Jim Coles, Cooperative Educational Service Agency (CESA) 7 administrator, will moderate the forum. Each candidate will give an opening statement and will respond to a specific set of questions. The audience will have a chance to pose questions.

The state superintendent heads the Department of Public Instruction, which provides direction and assistance for public elementary and secondary education in Wisconsin and distributes and administers state and federal school aid.

Candidates seeking to replace retiring superintendent John Benson are:

Tom Balistreri of Milwaukee, Jonathan B. Barry of Mount Horeb, Elizabeth Burmaster of Madison, Linda A. Cross of Waupaca, Anthony Evers of Omro, Dean P. Gagnon of Waunakee, Julie Theis of Shawano and Janet E. Van Asten of Appleton.

The event is free and open to the public. A reply prior to February 9 by fax, (920) 465-2232 or email, learnpart@uwgb.edu., is requested.

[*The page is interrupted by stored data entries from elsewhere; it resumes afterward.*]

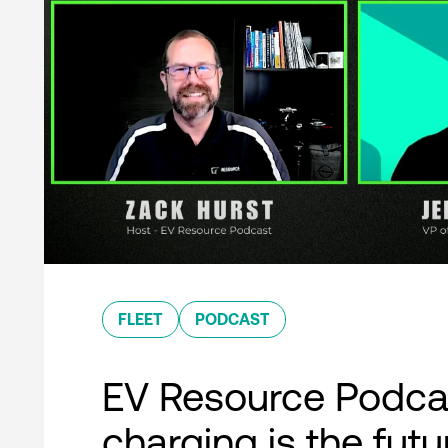
FLEET
PODCAST
EV Resource Podcas
charging is the futu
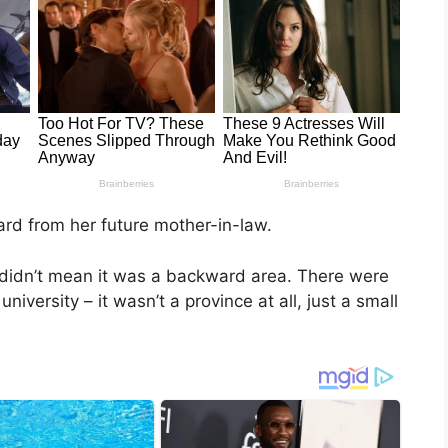
eard from her future mother-in-law.
 didn’t mean it was a backward area. There were
niversity – it wasn’t a province at all, just a small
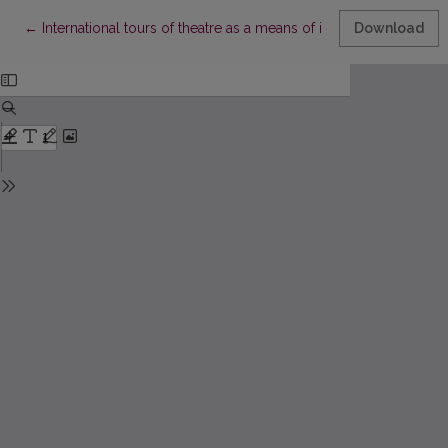
Return to Article Details
←
International tours of theatre as a means of intercultural cooper
Download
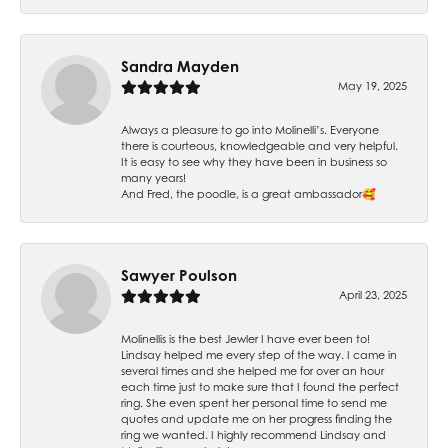
Sandra Mayden
May 19, 2025
Always a pleasure to go into Molinelli’s. Everyone
there is courteous, knowledgeable and very helpful.
It is easy to see why they have been in business so
many years!
And Fred, the poodle, is a great ambassador🥰
Sawyer Poulson
April 23, 2025
Molinellis is the best Jewler I have ever been to!
Lindsay helped me every step of the way. I came in
several times and she helped me for over an hour
each time just to make sure that I found the perfect
ring. She even spent her personal time to send me
quotes and update me on her progress finding the
ring we wanted. I highly recommend Lindsay and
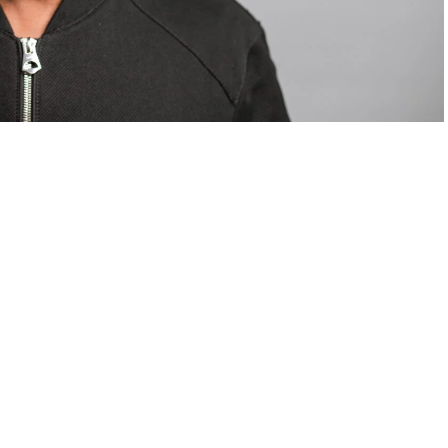
om Valentino — days before making the biggest
are
statements
.
Tyla
just made a statement that will
or years.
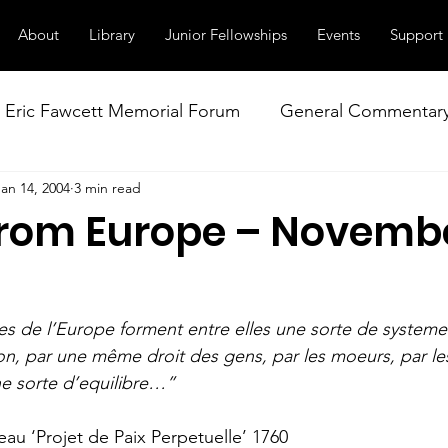
About
Library
Junior Fellowships
Events
Support
Eric Fawcett Memorial Forum
General Commentar
Jan 14, 2004
3 min read
Our Right to Know
Climate Change & Militarism
from Europe – Novemb
istance
Nuclear Weapons Working Group
NATO
es de l’Europe forment entre elles une sorte de systeme 
n, par une même droit des gens, par les moeurs, par les 
e sorte d’equilibre…”
u ‘Projet de Paix Perpetuelle’ 1760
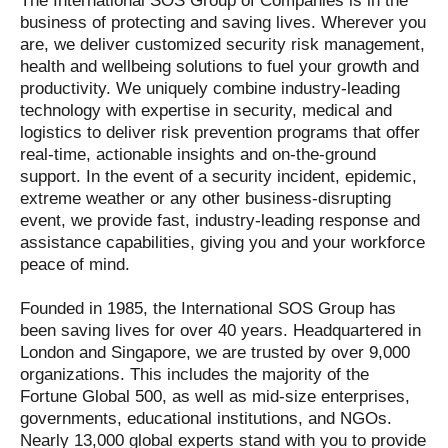
The International SOS Group of Companies is in the
business of protecting and saving lives. Wherever you
are, we deliver customized security risk management,
health and wellbeing solutions to fuel your growth and
productivity. We uniquely combine industry-leading
technology with expertise in security, medical and
logistics to deliver risk prevention programs that offer
real-time, actionable insights and on-the-ground
support. In the event of a security incident, epidemic,
extreme weather or any other business-disrupting
event, we provide fast, industry-leading response and
assistance capabilities, giving you and your workforce
peace of mind.
Founded in 1985, the International SOS Group has
been saving lives for over 40 years. Headquartered in
London and Singapore, we are trusted by over 9,000
organizations. This includes the majority of the
Fortune Global 500, as well as mid-size enterprises,
governments, educational institutions, and NGOs.
Nearly 13,000 global experts stand with you to provide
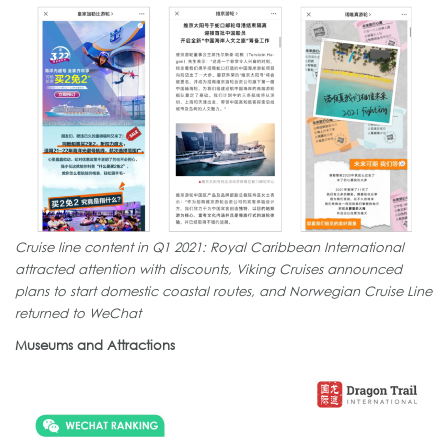
Cruise line content in Q1 2021: Royal Caribbean International
attracted attention with discounts, Viking Cruises announced
plans to start domestic coastal routes, and Norwegian Cruise Line
returned to WeChat
Museums and Attractions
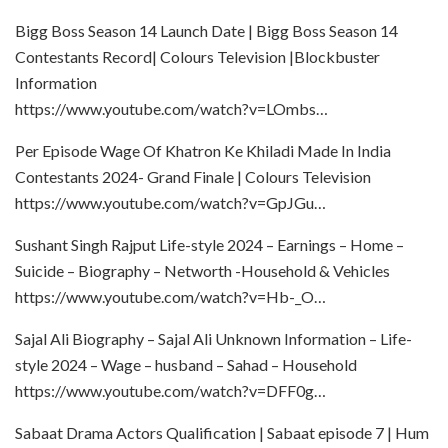
Bigg Boss Season 14 Launch Date | Bigg Boss Season 14
Contestants Record| Colours Television |Blockbuster
Information
https://www.youtube.com/watch?v=LOmbs…
Per Episode Wage Of Khatron Ke Khiladi Made In India
Contestants 2024- Grand Finale | Colours Television
https://www.youtube.com/watch?v=GpJGu…
Sushant Singh Rajput Life-style 2024 – Earnings – Home –
Suicide – Biography – Networth -Household & Vehicles
https://www.youtube.com/watch?v=Hb-_O…
Sajal Ali Biography – Sajal Ali Unknown Information – Life-
style 2024 – Wage – husband – Sahad – Household
https://www.youtube.com/watch?v=DFF0g…
Sabaat Drama Actors Qualification | Sabaat episode 7 | Hum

The forum is sponsored by the Institute for Learning Partnership, with support from CESA 7, the Green Bay Press-Gazette and UW-Green Bay Outreach and Extension.

(1-26 / 1 February 2001 / SB)

Informational meeting set for those seeking education master's degree

GREEN BAY - An information session for those considering entering the Master's Degree in Applied Leadership for Teaching and Learning program in fall of 2001 is scheduled from 4:30 to 6 p.m. Wednesday, Feb. 21, in Phoenix Room C of University Union, at the University of Wisconsin-Green Bay, 2420 Nicolet Dr.

Members of the education graduate faculty and current program participants will discuss the program and the application process.

The 30-credit program allows educators and those in education-related fields the opportunity to work within a community of learners. The program promotes integrating students' professional experiences with their course of study.

Twenty students are admitted as a cohort and take 21 credits of core requirements and a minimum nine-credit area emphasis of study as a group. The program can be completed in two calendar years and links a classroom-based inquiry project with teaching practice or professional settings.

The minimum admission requirement for educators is a bachelor's degree with two years of successful teaching experience and current teaching license or, for those not directly involved in classroom settings, a bachelor's degree and two years of professional experience.